Will they really though? Let's pretend this technology hits smartphone levels. Its suddenly everywhere. How do you know if the person takes a picture or is just looking? Will that be the new social interaction, a world where you constantly check for subtle clues that a person is recording you? What if you aren't facing them? What if you're not thinking about it? There's so many new developments that brings up. The smartphone changed how we worked; the 9-5 day died with the smartphone and now you no longer have isolation in the social sense. So what happens when we can no longer escape the job of behaving "properly." The dumb hemisphere doesn't judge you. I've worked those shitty jobs. Nobody behind that camera cares about you, but if its attached to someone's face? They care a whole lot. I'm not arguing against Google Glass. Hell, i'll buy one. If its safe i'll also probably use it for less than legal purposes. But there are changes that come from a society with perfect memory, and they're so vast and complex its hard to understand.
When I was growing up, we (me, my siblings, people in my class, etc.) were taught that if you weren't in your house with the drapes closed, you were In Public (TM), and should dress and act accordingly. This reasonable expectation has obviously changed. I don't know exactly when, just that its been sometime in my life span. I don't know how people have begun to expect privacy in decidedly non-private situations, like restaurants and gyms and parks and buses... but they have. And I certainly do not understand why, as the slow march of technology has continually and quite loudly made things less, and not more, private. If Google Glass can successfully kill what I can only understand as the ridiculous notion of Privacy-In-Public, the better off society will be. I think everyone could use a not-so-gentle reminder that the default (and only sensible) position is "not private unless you take drastic measures to be".
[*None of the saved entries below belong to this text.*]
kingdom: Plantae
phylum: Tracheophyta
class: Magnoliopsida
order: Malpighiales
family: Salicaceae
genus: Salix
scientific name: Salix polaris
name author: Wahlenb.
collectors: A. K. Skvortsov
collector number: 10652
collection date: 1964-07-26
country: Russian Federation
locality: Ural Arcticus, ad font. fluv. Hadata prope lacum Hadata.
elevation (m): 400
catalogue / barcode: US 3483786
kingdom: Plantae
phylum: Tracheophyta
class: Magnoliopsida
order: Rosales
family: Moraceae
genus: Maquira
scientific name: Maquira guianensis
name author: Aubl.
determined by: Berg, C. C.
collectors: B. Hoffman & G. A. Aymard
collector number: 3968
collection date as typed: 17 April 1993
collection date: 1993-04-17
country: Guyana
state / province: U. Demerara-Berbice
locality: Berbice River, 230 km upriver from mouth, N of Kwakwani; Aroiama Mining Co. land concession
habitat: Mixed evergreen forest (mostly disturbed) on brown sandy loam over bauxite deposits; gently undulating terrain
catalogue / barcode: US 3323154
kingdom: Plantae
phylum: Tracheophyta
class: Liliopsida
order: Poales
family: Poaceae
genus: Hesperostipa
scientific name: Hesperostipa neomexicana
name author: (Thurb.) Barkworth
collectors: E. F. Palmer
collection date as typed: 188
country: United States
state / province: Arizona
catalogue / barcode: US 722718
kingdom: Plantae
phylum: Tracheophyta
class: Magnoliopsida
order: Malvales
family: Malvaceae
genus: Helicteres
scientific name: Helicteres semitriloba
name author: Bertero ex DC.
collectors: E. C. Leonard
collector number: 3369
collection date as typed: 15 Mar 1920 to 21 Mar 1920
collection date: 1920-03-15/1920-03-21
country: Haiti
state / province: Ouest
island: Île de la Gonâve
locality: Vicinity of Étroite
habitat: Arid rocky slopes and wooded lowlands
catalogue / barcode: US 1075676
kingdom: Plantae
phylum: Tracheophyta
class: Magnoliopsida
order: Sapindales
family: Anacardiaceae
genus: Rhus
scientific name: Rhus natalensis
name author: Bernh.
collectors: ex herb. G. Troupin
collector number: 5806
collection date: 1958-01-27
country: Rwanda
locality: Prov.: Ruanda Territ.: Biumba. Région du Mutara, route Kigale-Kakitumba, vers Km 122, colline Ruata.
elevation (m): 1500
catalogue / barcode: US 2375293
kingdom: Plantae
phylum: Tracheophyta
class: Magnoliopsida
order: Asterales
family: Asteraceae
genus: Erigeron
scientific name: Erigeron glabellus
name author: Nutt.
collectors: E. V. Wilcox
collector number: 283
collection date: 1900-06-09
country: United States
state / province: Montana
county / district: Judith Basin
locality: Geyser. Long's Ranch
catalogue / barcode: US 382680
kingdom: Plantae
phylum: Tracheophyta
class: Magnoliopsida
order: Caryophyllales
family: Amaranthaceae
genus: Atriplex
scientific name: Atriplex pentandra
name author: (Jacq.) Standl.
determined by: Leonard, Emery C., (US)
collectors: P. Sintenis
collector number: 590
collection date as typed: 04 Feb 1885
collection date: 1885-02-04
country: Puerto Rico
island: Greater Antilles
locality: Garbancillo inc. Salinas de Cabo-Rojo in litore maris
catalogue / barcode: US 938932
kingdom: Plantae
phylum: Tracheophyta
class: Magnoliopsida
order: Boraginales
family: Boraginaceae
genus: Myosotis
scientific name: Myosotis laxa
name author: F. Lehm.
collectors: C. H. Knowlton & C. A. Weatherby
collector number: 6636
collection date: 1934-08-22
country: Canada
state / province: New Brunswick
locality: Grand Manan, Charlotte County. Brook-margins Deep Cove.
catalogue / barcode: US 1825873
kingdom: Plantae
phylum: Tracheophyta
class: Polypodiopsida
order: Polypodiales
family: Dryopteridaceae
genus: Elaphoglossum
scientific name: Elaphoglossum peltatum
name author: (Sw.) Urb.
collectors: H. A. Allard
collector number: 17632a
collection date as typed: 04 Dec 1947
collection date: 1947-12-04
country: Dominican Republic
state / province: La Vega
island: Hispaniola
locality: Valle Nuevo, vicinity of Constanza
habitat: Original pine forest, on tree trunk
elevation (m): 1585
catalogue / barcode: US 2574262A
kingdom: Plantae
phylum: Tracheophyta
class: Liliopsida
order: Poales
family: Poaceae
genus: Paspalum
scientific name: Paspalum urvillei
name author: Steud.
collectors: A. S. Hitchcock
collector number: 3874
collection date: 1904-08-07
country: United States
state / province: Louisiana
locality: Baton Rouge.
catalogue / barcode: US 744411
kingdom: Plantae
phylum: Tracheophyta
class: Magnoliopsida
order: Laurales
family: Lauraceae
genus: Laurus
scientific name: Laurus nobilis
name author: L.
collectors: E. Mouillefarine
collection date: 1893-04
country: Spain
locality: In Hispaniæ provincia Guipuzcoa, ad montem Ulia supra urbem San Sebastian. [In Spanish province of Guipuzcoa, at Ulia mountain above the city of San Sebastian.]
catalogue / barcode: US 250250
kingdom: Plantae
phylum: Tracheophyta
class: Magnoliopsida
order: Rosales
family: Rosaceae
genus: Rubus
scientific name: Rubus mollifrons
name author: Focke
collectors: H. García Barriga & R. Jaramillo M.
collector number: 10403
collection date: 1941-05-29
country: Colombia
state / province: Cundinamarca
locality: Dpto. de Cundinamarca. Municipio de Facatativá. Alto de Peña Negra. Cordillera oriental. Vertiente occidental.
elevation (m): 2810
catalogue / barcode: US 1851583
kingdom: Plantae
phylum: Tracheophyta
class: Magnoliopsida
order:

You are right, people don't pay attention to where the head is as much as we do the hands. That brings up an interesting point. As things like Google class start becoming pervasive in society, our focus will shift. It's a seemingly small change, but perhaps it will force people to look one another in the eyes? I do think people will be more suspicious of one another, which is a bad thing. Perhaps a nice pair of boobs should remain something to be recollected with friends as opposed to broadcasted.People don't pay attention to where your head is nearly as much as your hands, and I'm almost 100% positive that Google Glass will allow you to change the commands for the camera
Within the. next 10 years this type of product will be as ubiquitous as smart phones. -they will be smartphones. You'll see restaurants and other establishments forbid the use of them. There will be places where you can go to "escape" them.